Если в этом городе мертвых и происходило что-то достойное внимания и памяти, то только в прошлом. Это славное прошлое сохранилось в преданиях, в экспонатах краеведческого музея да рассказах экскурсовода (недаром Роман после пенял «новым реалистам», что они уходят в историю – там легче спрятаться). Самые ценные экспонаты давно уже осели в столичных музеях. Раньше здесь был богатый город, были сражения, бунты, эпидемии. Жизнь уходила отсюда, чтобы вскипеть вновь. Настоящее же задыхается пустотой, от себя оно оставит разве что «обломки, осколки, мелочи». В советские времена рядом с городом были ракетные шахты – элемент «щита Родины», потом их забросили, оружие ржавеет, люди «глотают радиацию». Хотя и это всё, вполне возможно, – обман, с которым люди попросту свыклись. Ни во что доподлинно верить нельзя: тотальная пустота стерла границы реального и мнимого.

В рассказе появляется одноклассница героя Ирина, работающая официанткой в местном заведении, где даже меню отражает своей типичностью скуку и пустоту: салат «Столичный», солянка, котлеты, пельмени, водка. Ирина тоже иногда впадает в мечты, хочет что-то изменить, хотя бы работу, но остаются лишь призраки этих изменений, которые дразнят, намекают на надежду. Но «лучше бы уж полная безнадега, которая подобна кипящему маслу на лицо» – заключает автор. Этой «Ассоль» не дождаться капитана Грея, вместо него в ее заведение нахлынет гопота, а Ирина и ей будет рада…

Или директор краеведческого музея Ольга Борисовна. В девяностые годы она была «известнейшим искусствоведом нашего города» и довольно деятельным, но сейчас, «судя по всему, получила она то, что хотела, и успокоилась. Или устала». Наташа также работает в этом музее. Она «хрупкая, возвышенная девушка», а через некоторое время станет той же Ольгой Борисовной, превратится в карикатуру на себя настоящую – «весны для Наташи не наступит».

Всё идет по плану… Это и есть план жизни, из холодеющих объятий которого не вырваться.

Разговоры у людей здесь тоже не клеятся, говорить между собой не о чем. Любые изменения возможны только через ложь и в фантазиях: герой представил, что мог бы наговорить Ире, будто разбогател, мог признаться в любви, предложить увезти отсюда. Но всё это вслух он не в силах произнести. Воля парализована.

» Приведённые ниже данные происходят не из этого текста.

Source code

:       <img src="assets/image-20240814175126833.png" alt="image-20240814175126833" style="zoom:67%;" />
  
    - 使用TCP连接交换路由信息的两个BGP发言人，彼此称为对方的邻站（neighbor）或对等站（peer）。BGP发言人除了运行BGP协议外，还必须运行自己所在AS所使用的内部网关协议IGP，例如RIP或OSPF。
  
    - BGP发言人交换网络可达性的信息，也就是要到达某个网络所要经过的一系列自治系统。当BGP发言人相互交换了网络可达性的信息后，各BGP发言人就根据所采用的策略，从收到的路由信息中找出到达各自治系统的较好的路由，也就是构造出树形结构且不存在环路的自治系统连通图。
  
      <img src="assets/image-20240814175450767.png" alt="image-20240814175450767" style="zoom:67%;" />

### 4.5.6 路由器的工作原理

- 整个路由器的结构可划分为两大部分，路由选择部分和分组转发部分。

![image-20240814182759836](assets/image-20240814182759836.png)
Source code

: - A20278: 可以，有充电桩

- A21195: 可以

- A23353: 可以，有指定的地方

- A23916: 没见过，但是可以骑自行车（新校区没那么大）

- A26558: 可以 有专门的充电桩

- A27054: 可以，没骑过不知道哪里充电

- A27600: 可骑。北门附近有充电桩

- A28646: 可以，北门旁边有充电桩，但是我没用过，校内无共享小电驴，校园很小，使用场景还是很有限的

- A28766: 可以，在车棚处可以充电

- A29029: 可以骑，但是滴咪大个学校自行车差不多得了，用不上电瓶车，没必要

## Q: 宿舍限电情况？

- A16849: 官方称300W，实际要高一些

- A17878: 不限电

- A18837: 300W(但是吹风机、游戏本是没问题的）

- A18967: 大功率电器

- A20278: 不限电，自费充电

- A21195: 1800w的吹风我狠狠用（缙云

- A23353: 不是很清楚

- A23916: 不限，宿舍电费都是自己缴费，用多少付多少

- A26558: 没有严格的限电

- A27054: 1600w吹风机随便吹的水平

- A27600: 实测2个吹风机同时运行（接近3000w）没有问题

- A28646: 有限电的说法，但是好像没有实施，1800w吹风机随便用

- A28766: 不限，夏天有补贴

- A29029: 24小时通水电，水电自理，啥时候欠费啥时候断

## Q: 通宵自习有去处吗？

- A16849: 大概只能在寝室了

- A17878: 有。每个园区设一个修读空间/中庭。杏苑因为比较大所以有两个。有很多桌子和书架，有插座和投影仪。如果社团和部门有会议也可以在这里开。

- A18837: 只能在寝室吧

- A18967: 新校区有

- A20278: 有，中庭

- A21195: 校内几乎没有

Единственная мысль, которой герой заставляет себя радоваться, – раньше было хуже: ГУЛАГ, война, тотальный дефицит… Это немного успокаивает, помогает хоть как-то свыкнуться с безнадегой.

После бесцельного, пустого городского круга, после всех этих мыслей, с которыми в душу лезет тоска, герой забивается в свою нору-квартиру, запирается в ней, чтобы «влипнуть в кресло. И отлипнуть, когда всё кончится».

Эстетика Сенчина, особенно на раннем этапе, может вызвать отторжение. Она и призвана к этому. К тому, чтобы внушить отвращение к определенной поведенческой модели жизни, превращающей человека в механическую сомнамбулу, в насекомое. Это было и своеобразной авторской терапией: избавиться от себя – чужого, примирившегося с жизнью, прохладного, у которого всё вошло в привычку. В этом его двойничество. Главное слово этого чужого – «напряг». Он всё воспринимает через это понятие. Всё что выбивается из привычного, предсказуемого: «Как ни крути – а напряг».